サンシュルピス通りでひときわ目を引くウィンドウ。一歩中に入ると、そこはエレガントという形容詞がぴったりのカラフルで個性的な帽子が並ぶ。ブランドの創業は1986年。デザイナーのマリーは、幼少時から帽子に限らずモード全般のデッサンを独学でしてきた。そんな彼女に帽子専門のブティックを出すよう後押ししたのが夫(正確には元夫)。今ではパリで2軒(1軒は男性専門)、ロンドンに1軒のブティックがある。

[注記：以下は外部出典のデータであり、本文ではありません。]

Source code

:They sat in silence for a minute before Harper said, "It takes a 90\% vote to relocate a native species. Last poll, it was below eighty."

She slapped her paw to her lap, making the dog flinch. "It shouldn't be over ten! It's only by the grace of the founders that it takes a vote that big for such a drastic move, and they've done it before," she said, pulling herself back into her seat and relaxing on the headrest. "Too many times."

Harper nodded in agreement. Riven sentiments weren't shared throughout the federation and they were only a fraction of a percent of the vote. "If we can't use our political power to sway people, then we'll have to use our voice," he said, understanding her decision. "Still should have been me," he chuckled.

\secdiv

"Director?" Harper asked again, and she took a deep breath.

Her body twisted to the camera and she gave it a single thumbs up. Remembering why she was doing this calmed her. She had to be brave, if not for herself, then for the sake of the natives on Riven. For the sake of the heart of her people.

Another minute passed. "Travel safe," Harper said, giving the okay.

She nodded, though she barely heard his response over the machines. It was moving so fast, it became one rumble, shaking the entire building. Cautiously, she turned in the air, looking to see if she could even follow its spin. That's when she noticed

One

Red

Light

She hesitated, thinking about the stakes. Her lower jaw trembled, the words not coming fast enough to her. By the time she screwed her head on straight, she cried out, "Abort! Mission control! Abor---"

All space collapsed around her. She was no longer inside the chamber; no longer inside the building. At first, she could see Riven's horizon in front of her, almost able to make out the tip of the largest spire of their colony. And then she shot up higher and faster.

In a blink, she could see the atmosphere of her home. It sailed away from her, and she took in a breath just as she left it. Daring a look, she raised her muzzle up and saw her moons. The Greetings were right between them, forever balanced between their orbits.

夏の売れ筋はシンプルな丸みを帯びた黒のつば広帽(240ユーロ)と、薄いピンクでつばの内側、額部分に大きなリボンの付いている帽子(336ユーロ)など。顧客はフランス人のほかアメリカ人、イタリア人が多いそう。
このほか野球帽風にリボンをあしらった帽子(244ユーロ)や、頭頂部にかけて渦巻き風、最後にリボンをキュッと絞ったようになっている帽子(240ユーロ)など、ほかにはない作品が充実。冬シーズンにはウサギの毛でできたフェルト帽などが「とっても暖かくて寒いパリではオススメよ」とブティックに勤めて12年というベテラン店員のエリザ。彼女はミディアムブロンドがよく似合う素敵な女性。買いやすい値段ではないけど、ドレスやスーツスタイルがぐんと個性的にエレガントになること間違いなし。